We passed half a dozen more Unseelie by the time we found the sub-basement. Mingled in with the white-skinned, pierced and chained, black-nailed, black-lipped Goth-youth, casting similar noir glamours, the Dark Fae were doing things to their unwitting victims I refused to see. Though I saw none as horrific as the Gray Man or the Many-Mouthed-Thing, I was beginning to realize that there was no such thing as an attractive Unseelie.

“Not true,” Barrons said when I remarked upon it. “Unseelie royalty, the princes and princesses of the four houses, are every bit as inhumanly beautiful as Seelie royalty. In fact, it is virtually impossible to tell them apart.”

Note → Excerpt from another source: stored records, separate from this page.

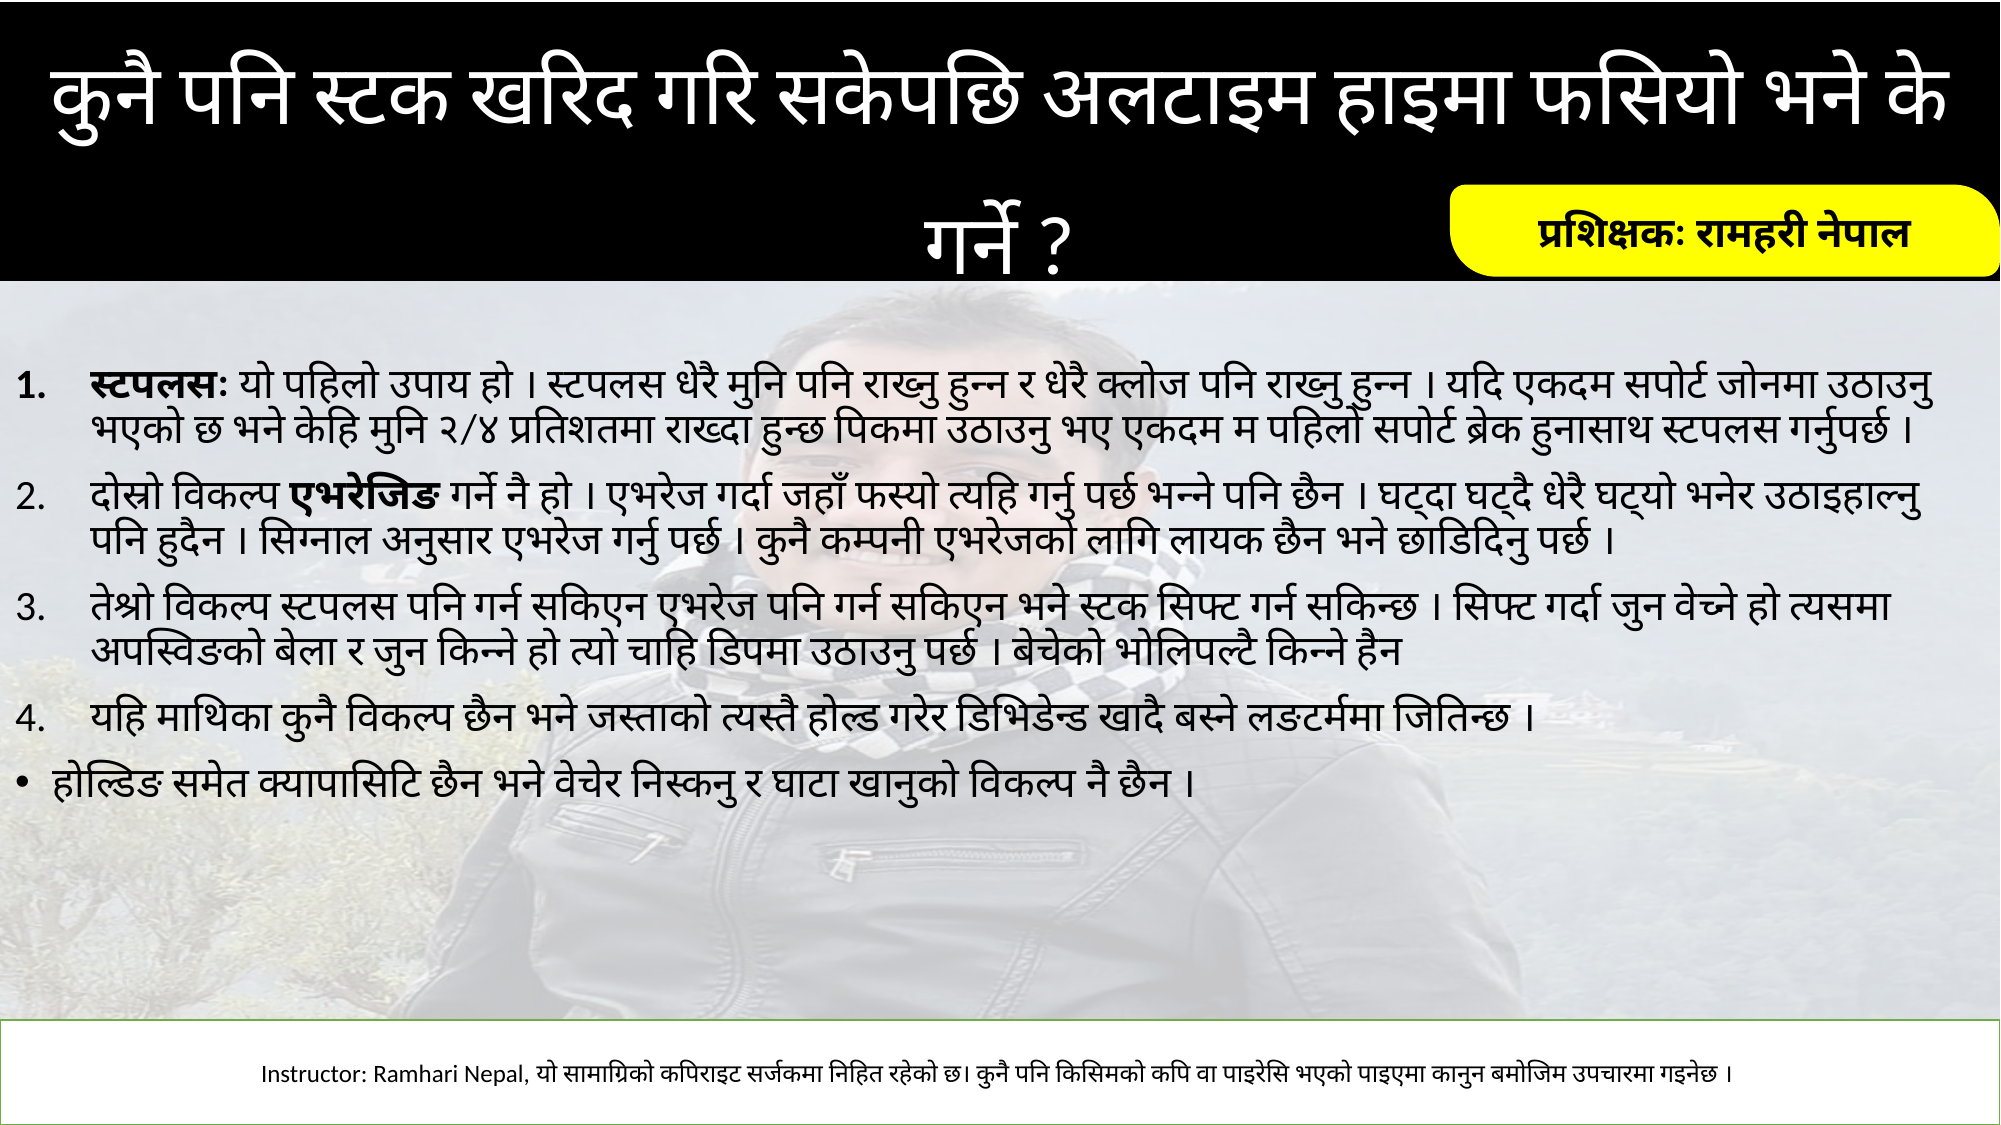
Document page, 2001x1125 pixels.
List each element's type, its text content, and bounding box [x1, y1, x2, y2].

list स्टपलसः यो पहिलो उपाय हो । स्टपलस धेरै मुनि पनि राख्नु हुन्न र धेरै क्लोज पनि राख्नु हुन्न । यदि एकदम सपोर्ट जोनमा उठाउनु भएको छ भने केहि मुनि २/४ प्रतिशतमा राख्दा हुन्छ पिकमा उठाउनु भए एकदम म पहिलो सपोर्ट ब्रेक हुनासाथ स्टपलस गर्नुपर्छ । दोस्रो विकल्प एभरेजिङ गर्ने नै हो । एभरेज गर्दा जहाँ फस्यो त्यहि गर्नु पर्छ भन्ने पनि छैन । घट्दा घट्दै धेरै घट्यो भनेर उठाइहाल्नु पनि हुदैन । सिग्नाल अनुसार एभरेज गर्नु पर्छ । कुनै कम्पनी एभरेजको लागि लायक छैन भने छाडिदिनु पर्छ । तेश्रो विकल्प स्टपलस पनि गर्न सकिएन एभरेज पनि गर्न सकिएन भने स्टक सिफ्ट गर्न सकिन्छ । सिफ्ट गर्दा जुन वेच्ने हो त्यसमा अपस्विङको बेला र जुन किन्ने हो त्यो चाहि डिपमा उठाउनु पर्छ । बेचेको भोलिपल्टै किन्ने हैन यहि माथिका कुनै विकल्प छैन भने जस्ताको त्यस्तै होल्ड गरेर डिभिडेन्ड खादै बस्ने लङटर्ममा जितिन्छ । होल्डिङ समेत क्यापासिटि छैन भने वेचेर निस्कनु र घाटा खानुको विकल्प नै छैन । [0, 355, 1994, 1013]
footer Instructor: Ramhari Nepal, यो सामाग्रिको कपिराइट सर्जकमा निहित रहेको छ। कुनै पनि किसिमको कपि वा पाइरेसि भएको पाइएमा कानुन बमोजिम उपचारमा गइनेछ । [0, 1019, 2000, 1125]
title कुनै पनि स्टक खरिद गरि सकेपछि अलटाइम हाइमा फसियो भने के गर्ने ? [0, 3, 2000, 280]
text_box प्रशिक्षकः रामहरी नेपाल [1449, 184, 2000, 277]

“Why are there so many Unseelie here?”

“Morbidity is their oxygen, Ms. Lane. They breathe richly in places like this.”

We’d been navigating a maze of subterranean corridors for some time. Now we turned down a long dim hallway that ended in an immense, square black door belted by bands of steel. A dozen men stood guard between Mallucé and any of his too-fervent faithful, shoulders slung with ammunition, toting automatic weapons.

A large bull of a man with a shaved head stepped into our path, blocking our way. The safety pins in his ears didn’t bother me. The ones in his eyelids did.

“Where do you think you’re going?” he growled, fixing his rifle on Barrons with one hand, resting the heel of the other on the butt of a gun tucked into the waistband of his black leather pants.

“Inform Mallucé that Jericho Barrons is here.”

“Why would the Master give a fuck?”

“I have something he wants.”

“Oh yeah? Like what?”

Barrons smiled and for the first time I saw a glint of genuine humor in his dark eyes. “Tell him to try to access any of his bank accounts.”

Ten minutes later the door to Mallucé’s inner sanctum burst open. The shaven-headed messenger stumbled out, his face ashen, his shirt covered with blood.

He was followed by two Unseelie Rhino-boys who jammed guns into our sides and marched us through the doorway and into the vampire’s lair. Nausea flooded my stomach and I gripped my purse tightly with both hands so I wouldn’t inadvertently touch either of our ugly escorts.

The chamber beyond the steel-belted door was so sumptuously decorated in velveteens, satins, gauzes, and brocades, and so busily furnished in Neo-Victorian that it was difficult at first to locate our host in the clutter. It didn’t help that his attire matched his surroundings, the very height of Romantic Goth.

I spotted him at last. Motionless on a low-backed, richly embellished chaise scattered with gilt pillows and tasseled throws, Mallucé was wearing stiff, textured brown-and-black-striped trousers and fine-tooled Italian slippers. His eggshell linen shirt dripped lace at his wrists and throat, and blood at his jabot. He wore a brocade-and-velvet vest of amber, russet, crimson, and gold, and as I watched, he withdrew a snowy handkerchief from a pocket in the inner lining and gently dabbed blood from his chin, then licked a few remaining drops from his lips. Muscular and graceful as a cat, he was pale and smooth as a marble bust. Dead yellow eyes lent a feral cast to his sharply chiseled, too-white face. Long blond hair pulled back in an old-fashioned, amber-beaded queue emphasized his abnormally rigid pallor.